— Job item —
Copy out every line of text in the rows below word for word, and leave the pictures out of your answer.

— Study material —
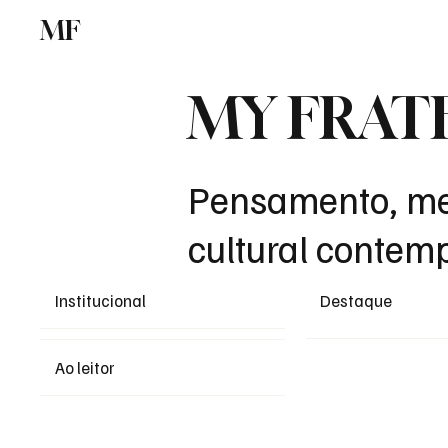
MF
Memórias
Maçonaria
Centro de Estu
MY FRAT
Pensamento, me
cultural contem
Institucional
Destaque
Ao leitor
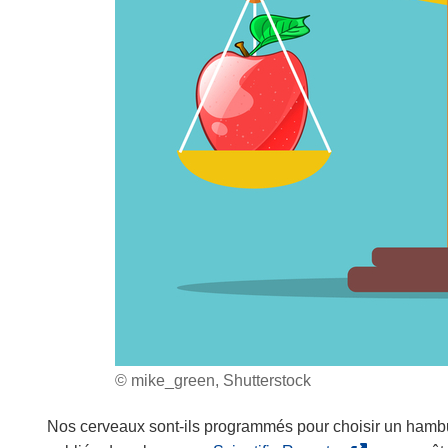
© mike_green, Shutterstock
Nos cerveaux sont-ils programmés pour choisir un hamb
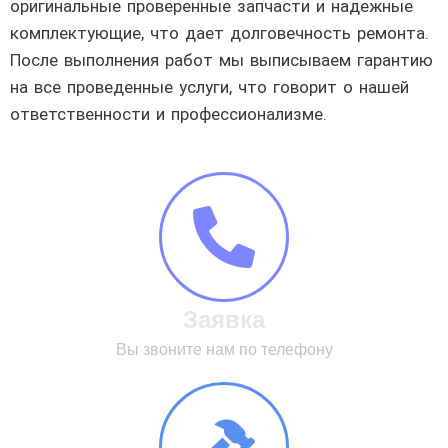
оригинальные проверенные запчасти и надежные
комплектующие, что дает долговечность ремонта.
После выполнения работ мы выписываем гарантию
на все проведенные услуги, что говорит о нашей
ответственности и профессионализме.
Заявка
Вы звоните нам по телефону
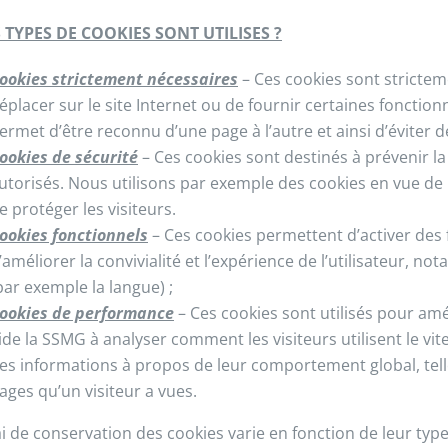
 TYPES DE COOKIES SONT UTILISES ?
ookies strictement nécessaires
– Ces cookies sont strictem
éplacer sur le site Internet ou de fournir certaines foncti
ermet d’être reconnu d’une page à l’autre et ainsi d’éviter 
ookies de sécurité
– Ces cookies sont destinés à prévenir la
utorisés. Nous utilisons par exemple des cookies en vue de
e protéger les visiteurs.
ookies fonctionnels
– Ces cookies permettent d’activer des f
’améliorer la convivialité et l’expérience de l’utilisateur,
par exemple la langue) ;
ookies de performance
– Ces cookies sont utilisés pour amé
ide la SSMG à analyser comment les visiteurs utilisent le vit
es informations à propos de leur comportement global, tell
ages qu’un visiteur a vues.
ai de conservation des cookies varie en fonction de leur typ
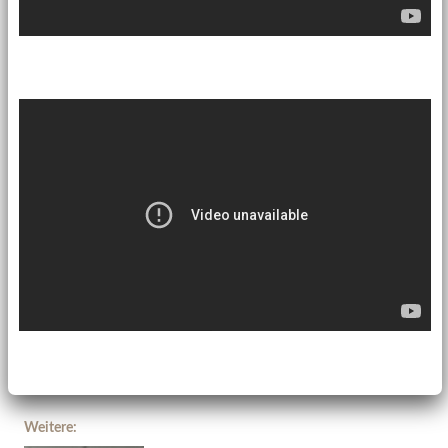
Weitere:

— Written response —
MF
Memórias
Maçonaria
Centro de Estu
MY FRAT
Pensamento, me
cultural contem
Institucional
Destaque
Ao leitor
© mike_green, Shutterstock
Nos cerveaux sont-ils programmés pour choisir un hamb
оригинальные проверенные запчасти и надежные
комплектующие, что дает долговечность ремонта.
После выполнения работ мы выписываем гарантию
на все проведенные услуги, что говорит о нашей
ответственности и профессионализме.
Заявка
Вы звоните нам по телефону
 TYPES DE COOKIES SONT UTILISES ?
ookies strictement nécessaires
– Ces cookies sont strictem
éplacer sur le site Internet ou de fournir certaines foncti
ermet d’être reconnu d’une page à l’autre et ainsi d’éviter 
ookies de sécurité
– Ces cookies sont destinés à prévenir la
utorisés. Nous utilisons par exemple des cookies en vue de
e protéger les visiteurs.
ookies fonctionnels
– Ces cookies permettent d’activer des f
’améliorer la convivialité et l’expérience de l’utilisateur,
par exemple la langue) ;
ookies de performance
– Ces cookies sont utilisés pour amé
ide la SSMG à analyser comment les visiteurs utilisent le vit
es informations à propos de leur comportement global, tell
ages qu’un visiteur a vues.
ai de conservation des cookies varie en fonction de leur typ
Weitere:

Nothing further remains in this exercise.